Collected data:
☆ ☆ ☆ ☆

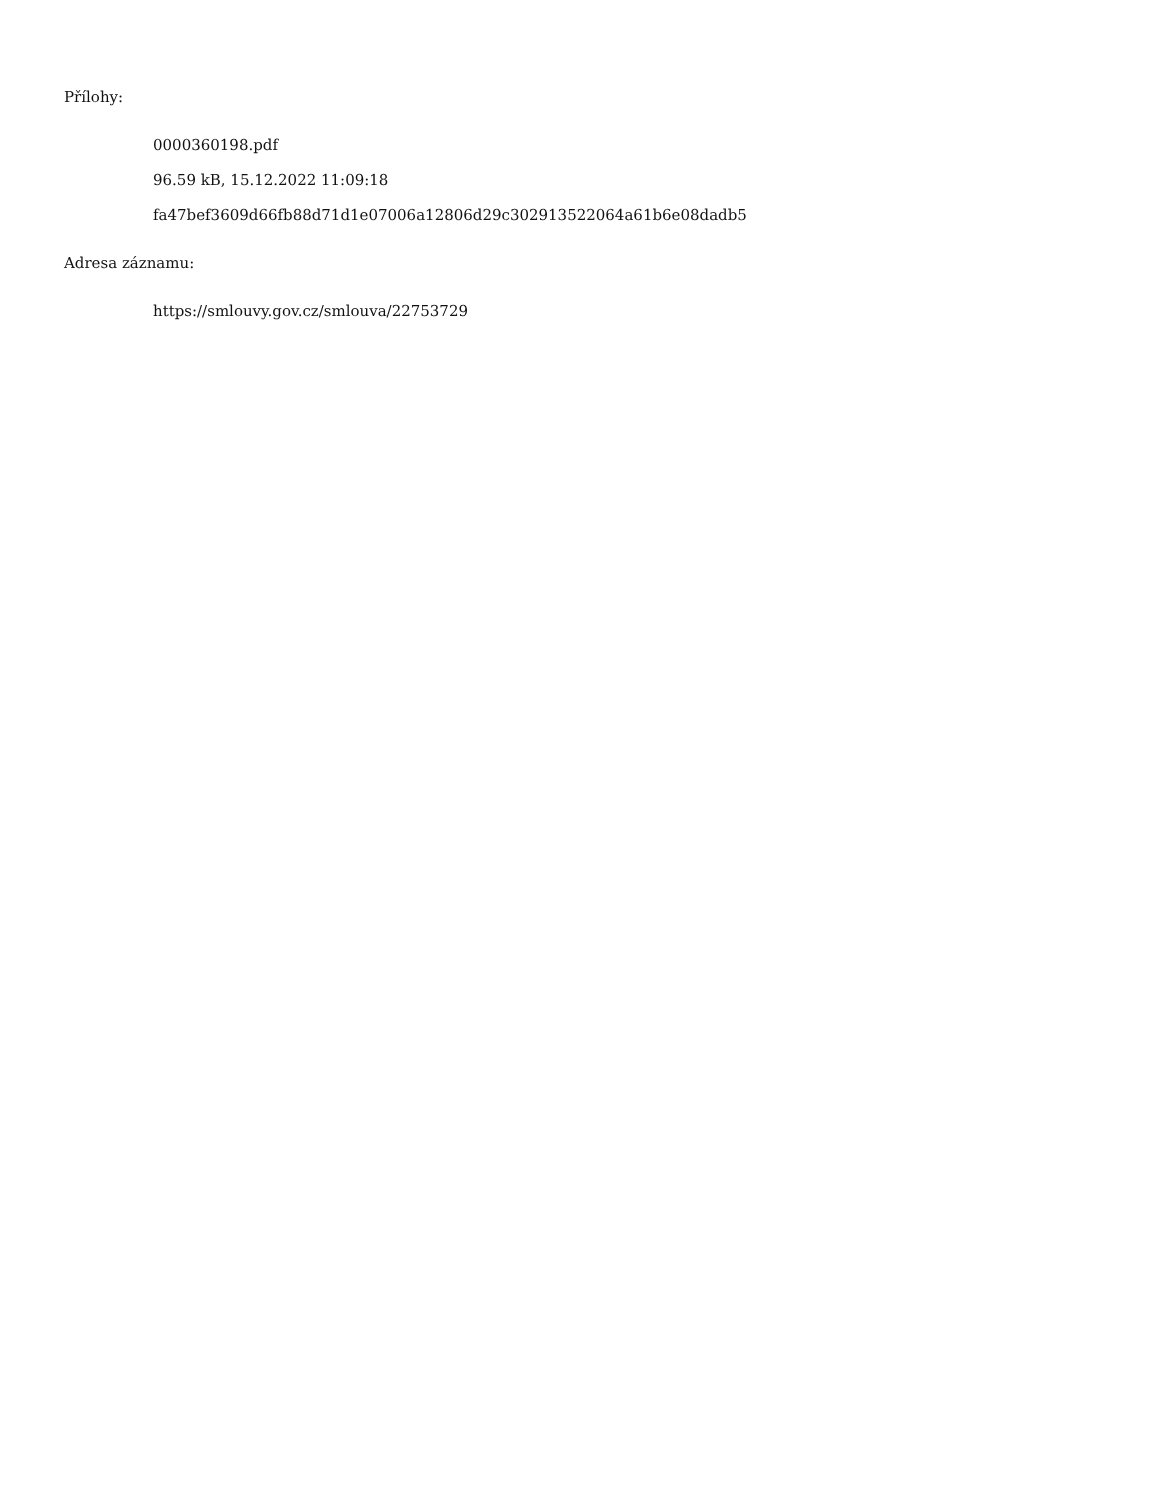Přílohy:
0000360198.pdf
96.59 kB, 15.12.2022 11:09:18
fa47bef3609d66fb88d71d1e07006a12806d29c302913522064a61b6e08dadb5
Adresa záznamu:
https://smlouvy.gov.cz/smlouva/22753729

☆ ☆ ☆ ☆

▸ **Exercise**: Every line from the one with "96.59 kB, 15.12.2022 11:09:18" to the end of the records above should be returned exactly, and no other lines.

▸ **Solution to this task**:
96.59 kB, 15.12.2022 11:09:18
fa47bef3609d66fb88d71d1e07006a12806d29c302913522064a61b6e08dadb5
Adresa záznamu:
https://smlouvy.gov.cz/smlouva/22753729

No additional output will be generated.